-------- Selected passage

In three generations, the most successful amassed fortunes running into millions of dollars. This spectacular rise of the Portuguese was made out of small shops, which sold a cent saltfish and a penny butter. The only trade that must have given them huge profits to explain this phenomenal accumulation of wealth was the liquor business and possibly more than a fair share of dealing in usury.
With typical Latin instability, when out of their political and social sphere, these Portuguese made the same mistake as the French. Instead of sending their children to Madeira to learn agriculture and commerce from their peasant relatives - after the necessary English education in the schools of Trinidad - they sent them to the public schools of England to learn the academic culture of the wealthy English mercantile bourgeoisie, a people whose ways of living would have no relation to their future except in distant commercial contacts. And they learnt much that was harmful - to be ashamed of the fat, greasy, very human father who had slept beneath his dirty counter in order to accumulate wealth for them instead of being proud of his successful struggle in a foreign land.
These well-educated Portuguese returned, some to spend their money in a mad attempt to compensate the inferiority complex they had been given with their education by giving large extravagant entertainments to the society of the island (mostly composed of impecunious clerks, penniless daughters of ruined planters, openly scalping for a husband and a meal ticket for life, and visiting foreigners with a firm conviction that Trinidad was their oyster). Others attempted to clean up with the then crystalising monopoly taking place at that time, but a few years in England, while giving them a lot of high and low ideas, had been unable to remove the terrifically individualistic, careful peasant psychology of their fathers from their make-up, with the result that they either got severely mauled by their partners or got nowhere at all.

----------------
-------- Record list

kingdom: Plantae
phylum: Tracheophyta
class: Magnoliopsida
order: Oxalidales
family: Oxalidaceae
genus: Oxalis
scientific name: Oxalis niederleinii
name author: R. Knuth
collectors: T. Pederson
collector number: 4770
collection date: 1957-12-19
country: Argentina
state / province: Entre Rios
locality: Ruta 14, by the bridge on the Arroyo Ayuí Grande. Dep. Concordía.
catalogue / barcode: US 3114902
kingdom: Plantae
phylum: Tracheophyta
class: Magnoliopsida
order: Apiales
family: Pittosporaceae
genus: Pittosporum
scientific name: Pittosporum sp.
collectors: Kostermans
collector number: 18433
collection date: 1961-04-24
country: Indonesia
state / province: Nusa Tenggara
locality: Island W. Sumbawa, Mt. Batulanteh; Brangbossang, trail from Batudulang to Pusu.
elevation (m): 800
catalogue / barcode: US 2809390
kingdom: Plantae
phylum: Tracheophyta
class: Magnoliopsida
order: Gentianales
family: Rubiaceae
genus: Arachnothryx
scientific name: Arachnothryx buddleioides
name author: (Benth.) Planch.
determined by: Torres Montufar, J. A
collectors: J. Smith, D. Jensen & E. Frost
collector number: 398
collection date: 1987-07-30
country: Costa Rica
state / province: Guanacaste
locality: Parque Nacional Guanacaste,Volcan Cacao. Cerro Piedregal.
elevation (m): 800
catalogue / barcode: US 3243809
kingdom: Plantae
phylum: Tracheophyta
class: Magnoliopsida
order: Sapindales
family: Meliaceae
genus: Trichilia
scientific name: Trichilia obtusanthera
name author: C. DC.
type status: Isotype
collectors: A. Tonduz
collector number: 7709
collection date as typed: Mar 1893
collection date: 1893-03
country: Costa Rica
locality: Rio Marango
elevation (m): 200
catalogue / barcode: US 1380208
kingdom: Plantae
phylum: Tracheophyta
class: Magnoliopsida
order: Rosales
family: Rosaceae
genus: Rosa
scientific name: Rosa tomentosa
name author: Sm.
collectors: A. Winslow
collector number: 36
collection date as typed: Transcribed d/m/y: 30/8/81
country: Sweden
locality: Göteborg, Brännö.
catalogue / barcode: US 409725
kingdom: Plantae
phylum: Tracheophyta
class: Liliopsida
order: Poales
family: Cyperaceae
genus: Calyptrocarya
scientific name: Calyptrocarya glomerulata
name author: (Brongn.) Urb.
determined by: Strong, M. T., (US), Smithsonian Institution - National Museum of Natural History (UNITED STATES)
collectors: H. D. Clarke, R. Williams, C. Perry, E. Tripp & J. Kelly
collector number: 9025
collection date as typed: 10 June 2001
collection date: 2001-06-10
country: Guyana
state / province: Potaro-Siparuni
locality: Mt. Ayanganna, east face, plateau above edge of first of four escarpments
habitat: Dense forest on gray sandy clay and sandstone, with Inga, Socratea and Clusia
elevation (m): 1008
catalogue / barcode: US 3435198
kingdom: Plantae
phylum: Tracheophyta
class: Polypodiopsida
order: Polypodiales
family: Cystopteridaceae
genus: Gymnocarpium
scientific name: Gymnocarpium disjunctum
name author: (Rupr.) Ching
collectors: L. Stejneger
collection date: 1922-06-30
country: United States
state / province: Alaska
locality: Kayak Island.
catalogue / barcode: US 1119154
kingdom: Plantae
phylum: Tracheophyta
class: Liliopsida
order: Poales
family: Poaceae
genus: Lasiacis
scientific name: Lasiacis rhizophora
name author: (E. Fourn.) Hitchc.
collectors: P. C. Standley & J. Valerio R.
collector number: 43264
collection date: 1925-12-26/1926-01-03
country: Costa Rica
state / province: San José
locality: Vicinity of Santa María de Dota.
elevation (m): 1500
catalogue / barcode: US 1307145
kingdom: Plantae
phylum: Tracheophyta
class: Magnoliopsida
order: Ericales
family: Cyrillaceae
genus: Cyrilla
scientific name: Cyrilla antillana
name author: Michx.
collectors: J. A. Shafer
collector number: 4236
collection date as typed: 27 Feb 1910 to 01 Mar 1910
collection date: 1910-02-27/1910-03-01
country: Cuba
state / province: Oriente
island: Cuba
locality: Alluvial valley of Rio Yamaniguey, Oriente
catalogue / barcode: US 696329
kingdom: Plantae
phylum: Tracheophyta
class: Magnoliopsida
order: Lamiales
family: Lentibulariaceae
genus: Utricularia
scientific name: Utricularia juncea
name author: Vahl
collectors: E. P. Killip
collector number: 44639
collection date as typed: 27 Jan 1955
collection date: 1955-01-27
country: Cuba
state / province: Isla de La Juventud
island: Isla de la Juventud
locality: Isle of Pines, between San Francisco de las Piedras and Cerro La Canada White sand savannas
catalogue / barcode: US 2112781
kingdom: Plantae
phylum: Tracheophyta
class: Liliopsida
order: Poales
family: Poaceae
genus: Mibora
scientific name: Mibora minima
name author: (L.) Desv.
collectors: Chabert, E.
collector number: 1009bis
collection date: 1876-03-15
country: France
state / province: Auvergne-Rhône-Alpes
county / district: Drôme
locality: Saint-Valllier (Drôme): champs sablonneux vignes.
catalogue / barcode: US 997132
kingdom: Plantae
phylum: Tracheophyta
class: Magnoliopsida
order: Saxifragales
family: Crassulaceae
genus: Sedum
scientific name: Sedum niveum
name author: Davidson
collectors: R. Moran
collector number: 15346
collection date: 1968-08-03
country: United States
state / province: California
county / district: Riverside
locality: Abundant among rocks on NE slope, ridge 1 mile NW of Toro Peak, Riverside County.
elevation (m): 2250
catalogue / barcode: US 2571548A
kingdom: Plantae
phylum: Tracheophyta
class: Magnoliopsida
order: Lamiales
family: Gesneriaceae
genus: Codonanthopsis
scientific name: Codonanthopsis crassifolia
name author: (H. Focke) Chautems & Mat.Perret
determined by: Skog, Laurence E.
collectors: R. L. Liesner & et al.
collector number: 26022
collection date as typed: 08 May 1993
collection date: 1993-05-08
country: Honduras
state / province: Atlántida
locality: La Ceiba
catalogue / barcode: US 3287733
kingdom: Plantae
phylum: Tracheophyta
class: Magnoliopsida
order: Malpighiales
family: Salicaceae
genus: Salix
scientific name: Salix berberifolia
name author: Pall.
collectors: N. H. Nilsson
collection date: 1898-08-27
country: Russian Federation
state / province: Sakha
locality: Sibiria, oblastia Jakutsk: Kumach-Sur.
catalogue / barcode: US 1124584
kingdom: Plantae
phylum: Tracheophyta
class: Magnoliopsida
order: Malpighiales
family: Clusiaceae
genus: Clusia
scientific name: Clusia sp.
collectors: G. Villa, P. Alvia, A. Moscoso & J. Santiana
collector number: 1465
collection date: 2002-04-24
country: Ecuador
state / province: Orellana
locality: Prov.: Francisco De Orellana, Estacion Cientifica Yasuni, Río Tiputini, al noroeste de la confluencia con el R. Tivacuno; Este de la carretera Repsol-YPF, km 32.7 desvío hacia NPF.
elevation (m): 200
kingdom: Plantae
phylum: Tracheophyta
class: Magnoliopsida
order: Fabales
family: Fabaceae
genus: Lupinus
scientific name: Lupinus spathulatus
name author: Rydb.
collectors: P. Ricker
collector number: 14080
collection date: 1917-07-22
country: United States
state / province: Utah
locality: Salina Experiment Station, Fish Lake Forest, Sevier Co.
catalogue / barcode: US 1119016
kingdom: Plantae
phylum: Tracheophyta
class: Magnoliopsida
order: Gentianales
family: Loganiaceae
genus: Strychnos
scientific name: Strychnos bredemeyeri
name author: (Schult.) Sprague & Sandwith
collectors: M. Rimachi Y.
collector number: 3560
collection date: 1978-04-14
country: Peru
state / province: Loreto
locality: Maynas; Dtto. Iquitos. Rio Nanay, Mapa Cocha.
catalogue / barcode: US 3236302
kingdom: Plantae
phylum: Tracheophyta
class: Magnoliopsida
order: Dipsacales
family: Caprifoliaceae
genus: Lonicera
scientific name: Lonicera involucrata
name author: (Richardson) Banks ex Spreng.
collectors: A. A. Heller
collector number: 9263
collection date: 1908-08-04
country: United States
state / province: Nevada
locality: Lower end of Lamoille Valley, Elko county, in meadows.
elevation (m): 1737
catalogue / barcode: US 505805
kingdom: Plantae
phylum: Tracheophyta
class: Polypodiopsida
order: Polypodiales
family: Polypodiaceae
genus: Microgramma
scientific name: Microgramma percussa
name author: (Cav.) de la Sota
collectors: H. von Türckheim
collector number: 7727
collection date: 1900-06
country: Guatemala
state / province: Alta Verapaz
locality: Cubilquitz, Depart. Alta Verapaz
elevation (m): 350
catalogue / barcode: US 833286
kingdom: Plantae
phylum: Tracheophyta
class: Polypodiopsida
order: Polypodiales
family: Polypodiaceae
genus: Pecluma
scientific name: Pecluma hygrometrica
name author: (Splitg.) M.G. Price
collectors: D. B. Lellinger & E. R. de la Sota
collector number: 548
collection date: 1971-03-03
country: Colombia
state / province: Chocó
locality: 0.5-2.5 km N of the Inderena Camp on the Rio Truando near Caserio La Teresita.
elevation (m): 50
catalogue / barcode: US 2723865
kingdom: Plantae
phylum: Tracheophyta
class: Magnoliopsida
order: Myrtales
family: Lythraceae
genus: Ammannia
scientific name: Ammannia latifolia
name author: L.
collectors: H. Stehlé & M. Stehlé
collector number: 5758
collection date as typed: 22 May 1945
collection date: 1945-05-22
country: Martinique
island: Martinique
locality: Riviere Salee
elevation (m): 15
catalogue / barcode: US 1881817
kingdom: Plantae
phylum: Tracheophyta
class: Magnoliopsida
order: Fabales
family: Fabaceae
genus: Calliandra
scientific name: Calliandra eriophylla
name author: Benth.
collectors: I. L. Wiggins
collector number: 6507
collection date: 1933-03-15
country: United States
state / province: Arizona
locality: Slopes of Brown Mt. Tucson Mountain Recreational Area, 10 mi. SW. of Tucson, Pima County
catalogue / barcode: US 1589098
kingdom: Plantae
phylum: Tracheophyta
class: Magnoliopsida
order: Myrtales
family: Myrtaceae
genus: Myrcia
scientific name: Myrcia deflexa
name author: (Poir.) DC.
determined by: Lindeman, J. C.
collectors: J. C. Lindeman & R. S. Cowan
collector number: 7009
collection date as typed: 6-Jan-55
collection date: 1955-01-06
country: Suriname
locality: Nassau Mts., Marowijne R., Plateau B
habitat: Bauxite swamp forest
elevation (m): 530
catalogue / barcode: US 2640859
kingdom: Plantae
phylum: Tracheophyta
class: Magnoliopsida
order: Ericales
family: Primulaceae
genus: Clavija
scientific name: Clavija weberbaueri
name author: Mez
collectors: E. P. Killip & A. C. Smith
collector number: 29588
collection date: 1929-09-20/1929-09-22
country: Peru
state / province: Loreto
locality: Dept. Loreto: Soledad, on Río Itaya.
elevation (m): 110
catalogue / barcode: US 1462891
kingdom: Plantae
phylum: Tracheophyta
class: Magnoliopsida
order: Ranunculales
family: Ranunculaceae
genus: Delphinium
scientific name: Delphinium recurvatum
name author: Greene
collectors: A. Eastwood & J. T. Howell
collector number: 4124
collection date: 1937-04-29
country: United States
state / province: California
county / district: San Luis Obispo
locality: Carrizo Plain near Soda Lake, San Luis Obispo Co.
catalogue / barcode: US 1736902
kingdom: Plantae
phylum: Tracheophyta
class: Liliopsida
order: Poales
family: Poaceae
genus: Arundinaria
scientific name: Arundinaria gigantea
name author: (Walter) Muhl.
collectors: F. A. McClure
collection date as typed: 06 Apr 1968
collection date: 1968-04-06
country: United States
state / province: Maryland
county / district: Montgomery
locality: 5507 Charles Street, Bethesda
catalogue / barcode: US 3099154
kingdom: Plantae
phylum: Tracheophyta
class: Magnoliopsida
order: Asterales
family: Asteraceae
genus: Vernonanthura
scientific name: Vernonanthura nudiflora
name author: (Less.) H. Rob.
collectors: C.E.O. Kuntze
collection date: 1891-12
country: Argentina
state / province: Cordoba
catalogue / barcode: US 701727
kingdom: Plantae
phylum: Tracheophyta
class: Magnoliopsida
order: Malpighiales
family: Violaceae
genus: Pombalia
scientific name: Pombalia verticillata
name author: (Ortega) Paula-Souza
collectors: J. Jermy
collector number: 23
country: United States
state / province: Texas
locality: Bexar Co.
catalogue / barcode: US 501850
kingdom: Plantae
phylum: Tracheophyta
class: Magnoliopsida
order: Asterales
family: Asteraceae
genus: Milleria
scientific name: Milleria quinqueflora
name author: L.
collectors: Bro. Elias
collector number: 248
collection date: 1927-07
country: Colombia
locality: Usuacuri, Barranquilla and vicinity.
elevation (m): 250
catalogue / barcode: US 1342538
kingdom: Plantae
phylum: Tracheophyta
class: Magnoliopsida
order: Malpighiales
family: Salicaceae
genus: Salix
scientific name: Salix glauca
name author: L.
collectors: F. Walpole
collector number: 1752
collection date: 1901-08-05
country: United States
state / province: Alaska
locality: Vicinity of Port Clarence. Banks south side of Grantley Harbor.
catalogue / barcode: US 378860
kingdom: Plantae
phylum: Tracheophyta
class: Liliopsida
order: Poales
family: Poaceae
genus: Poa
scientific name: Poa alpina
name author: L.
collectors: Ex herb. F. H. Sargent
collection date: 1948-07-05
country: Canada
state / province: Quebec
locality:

----------------

Exercise set —
1. In the passage on the Portuguese in Trinidad, where did the Portuguese send their children to be educated?
2. In the passage on the Portuguese in Trinidad, rewrite the stretch from "These well-educated Portuguese" through "nowhere at all.", swapping "island" for "colony".
3. Carry on the passage about the Portuguese in Trinidad from where it stops.

Answers for the tasks —
1. To the public schools of England.

2.
These well-educated Portuguese returned, some to spend their money in a mad attempt to compensate the inferiority complex they had been given with their education by giving large extravagant entertainments to the society of the colony (mostly composed of impecunious clerks, penniless daughters of ruined planters, openly scalping for a husband and a meal ticket for life, and visiting foreigners with a firm conviction that Trinidad was their oyster). Others attempted to clean up with the then crystalising monopoly taking place at that time, but a few years in England, while giving them a lot of high and low ideas, had been unable to remove the terrifically individualistic, careful peasant psychology of their fathers from their make-up, with the result that they either got severely mauled by their partners or got nowhere at all.

3.
The younger generation of Portuguese who grew up and were educated (very often at the most elementary schools) in the island showed much more business acumen and common sense. They shifted their vital interest from the small shop, wholesale provision and rum business, where the even more frugal Chinese were making big inroads, to real estate in the main and own interests - in some instance. They formed their large-scale business, this time carefully backed by their own social groups, and made no attempts to form themselves into an atmosphere artificial and therefore distasteful to their natural simplicity. It is largely to these latter that the rise of the Portuguese prestige (achieved in a short two decades) was due.
To protect their real estate interests it became absolutely necessary that they go into politics - nothing shows more clearly the private property bias of politics than the predominance of real estate holders over other interest in all existing political bodies - where they conducted themselves with a dignity and propriety that was in direct contrast to a lot of their colleagues serving on public bodies.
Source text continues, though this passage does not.